Read in and inspect the data:

load(system.file("extdata", "email.df.rda", package = "s20x"))

email.df = read.csv("email.csv",stringsAsFactors = TRUE)
with(email.df, table(email))  
boxplot(email~marital,horizontal=TRUE,data=email.df)
summaryStats(email~marital,data=email.df)

with(email.df, table(email))  
boxplot(email~marital,horizontal=TRUE,data=email.df)
summaryStats(email~marital,data=email.df)

Comment on plot(s) and/or summary statistics

It is difficult to see any difference between the three groups due to the amount of background variation. Most people tend to send 0, 1 or 2 e-mails per day, so all three groups have medians of 2. But all three groups have long upper tails. For the divorced group, the upper tail is slightly longer. The mean is highest in the divorced group and lowest in the married group.

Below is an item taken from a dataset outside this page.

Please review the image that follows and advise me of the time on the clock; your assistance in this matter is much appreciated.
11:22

The tables reveal that treating the response as counts is reasonable. The box plots reveal extreme skewness and the variance is considerably larger than the mean, therefore there is very clear evidence of overdispersion relative to the Poisson model. It will not be surprising to find that we need a quasi-Poisson model over an ordinary Poisson regression.

Fit an appropriate GLM:

email.fit1 = glm(email ~ marital, family=poisson, data = email.df)
summary(email.fit1)
plot(email.fit1, which = 1)

1 - pchisq(deviance(email.fit1), df = df.residual(email.fit1))
# Overdispersion is extremely strong

# Quasi-Poisson fit
email.fit2 = glm(email ~ marital, family = quasipoisson, data = email.df)
summary(email.fit2)
anova(email.fit2, test = "F")


confint(email.fit2)
exp(confint(email.fit2)[2,])
100 * (exp(confint(email.fit2)[2,]) - 1)

# Rotate factor
email.df <-within(email.df ,{maritalR <- factor(marital,levels = c("never", "married", "divorced"))})
email.fit3 = glm(email ~ maritalR, family = quasipoisson, data = email.df)
summary(email.fit3)

conf1 = t(100 * (exp(confint(email.fit2)[2,]) - 1))
conf1 = data.frame(conf1)
names(conf1) <- c("lower", "upper")
resultStr1 = paste0(sprintf("%.1f%%", abs(conf1$upper)), " and ", sprintf("%.1f%%", abs(conf1$lower)))

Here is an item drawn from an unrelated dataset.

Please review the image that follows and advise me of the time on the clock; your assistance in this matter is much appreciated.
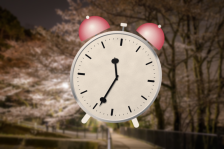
11:34
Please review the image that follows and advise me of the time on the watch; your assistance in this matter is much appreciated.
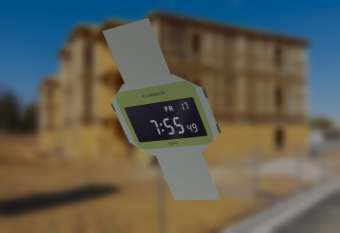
7:55
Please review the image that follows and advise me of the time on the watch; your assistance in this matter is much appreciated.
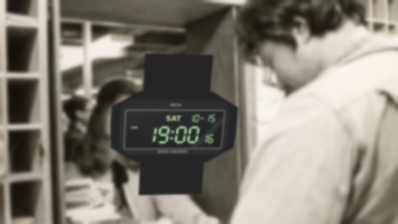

Method and Assumption Checks

A Poisson log-linear model was fitted to the counts of number of emails. The explanatory variables was marital status, a factor variable with 3 levels.

Residuals looked fine. The Residual deviance is much bigger than the residual deviance degrees of freedom, so it is no surprise that the P-value for the model adequacy test was small and comes out as 0. Therefore we have strong evidence that the data is over-dispersed so the model was refitted as quasipoisson.

The final model is approximately [ \log(\mu_i) = \beta_0 + \beta_1 \times maritalmarried_i + \beta_2 \times maritalnever_i ] where $\mu_i$ is the mean number of e-mail sent by person $i$, $maritalmarried_i$ is 1 if person $i$ is married and 0 otherwise, similarly for $maritalnever_i$. $Email_i$ has has an overdispersed distribution with underlying mean $\mu_i$.

Note 1: this is not a Poisson distribution in this case as we used a QuasiPoisson model.)

Note 2: could use $E[Count_i]$ for $\mu_i$ as have the same definition.

Executive Summary

We were interested in comparing the number of e-mails sent per day between people who were married, divorced or never married.

We found that there was evidence that married people send fewer e-mails than divorced people. There was weak evidence that married people also send fewer e-mails than people who have never been married.

We estimate that the expected number of e-mails that married people send is somewhere between r resultStr1[1] lower than that sent by people who have been divorced.